Selected extract:

▼

Necessarily swift and adumbrative as well as inclusive, focused, and graceful.

A light-speed tour of (mostly) Western poetry, from the 4,000-year-old Gilgamesh to the work of Australian poet Les Murray, who died in 2019.

In the latest entry in the publisher’s Little Histories series, Carey, an emeritus professor at Oxford whose books include What Good Are the Arts? and The Unexpected Professor: An Oxford Life in Books, offers a quick definition of poetry—“relates to language as music relates to noise. It is language made special”—before diving in to poetry’s vast history. In most chapters, the author deals with only a few writers, but as the narrative progresses, he finds himself forced to deal with far more than a handful. In his chapter on 20th-century political poets, for example, he talks about 14 writers in seven pages. Carey displays a determination to inform us about who the best poets were—and what their best poems were. The word “greatest” appears continually; Chaucer was “the greatest medieval English poet,” and Langston Hughes was “the greatest male poet” of the Harlem Renaissance. For readers who need a refresher—or suggestions for the nightstand—Carey provides the best-known names and the most celebrated poems, including Paradise Lost (about which the author has written extensively), “Kubla Khan,” “Ozymandias,” “The Charge of the Light Brigade,” Wordsworth and Coleridge’s Lyrical Ballads, which “changed the course of English poetry.” Carey explains some poetic technique (Hopkins’ “sprung rhythm”) and pauses occasionally to provide autobiographical tidbits—e.g., John Masefield, who wrote the famous “Sea Fever,” “hated the sea.” We learn, as well, about the sexuality of some poets (Auden was bisexual), and, especially later on, Carey discusses the demons that drove some of them, Robert Lowell and Sylvia Plath among them. Refreshingly, he includes many women in the volume—all the way back to Sappho—and has especially kind words for Marianne Moore and Elizabeth Bishop, who share a chapter.

▲

Exercise directions:
According to the review, how did John Masefield, the writer of "Sea Fever," feel about the sea? The rows that come after this review are separate material with no connection to it.

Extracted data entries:
▼

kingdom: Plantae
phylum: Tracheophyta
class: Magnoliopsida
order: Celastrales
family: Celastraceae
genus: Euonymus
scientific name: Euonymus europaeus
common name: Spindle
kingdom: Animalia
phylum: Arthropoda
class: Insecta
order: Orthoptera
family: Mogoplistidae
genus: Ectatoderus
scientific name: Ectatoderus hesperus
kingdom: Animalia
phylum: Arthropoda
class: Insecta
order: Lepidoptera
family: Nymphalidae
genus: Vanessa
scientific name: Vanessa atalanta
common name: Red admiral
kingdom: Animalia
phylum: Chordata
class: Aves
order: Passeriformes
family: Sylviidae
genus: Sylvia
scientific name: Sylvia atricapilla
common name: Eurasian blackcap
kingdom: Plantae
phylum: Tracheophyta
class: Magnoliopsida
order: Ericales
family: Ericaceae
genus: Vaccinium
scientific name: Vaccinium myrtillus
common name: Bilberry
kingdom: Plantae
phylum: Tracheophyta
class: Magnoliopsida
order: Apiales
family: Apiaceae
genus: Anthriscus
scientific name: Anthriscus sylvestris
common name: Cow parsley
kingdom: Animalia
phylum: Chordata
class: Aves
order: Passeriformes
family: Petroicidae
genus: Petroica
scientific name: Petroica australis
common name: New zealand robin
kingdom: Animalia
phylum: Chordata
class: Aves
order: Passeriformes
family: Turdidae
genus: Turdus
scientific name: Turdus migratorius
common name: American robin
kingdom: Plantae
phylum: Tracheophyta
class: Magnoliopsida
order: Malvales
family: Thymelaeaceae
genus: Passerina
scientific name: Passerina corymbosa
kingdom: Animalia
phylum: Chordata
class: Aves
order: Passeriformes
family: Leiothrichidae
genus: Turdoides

▲

Worked solution:
He hated the sea.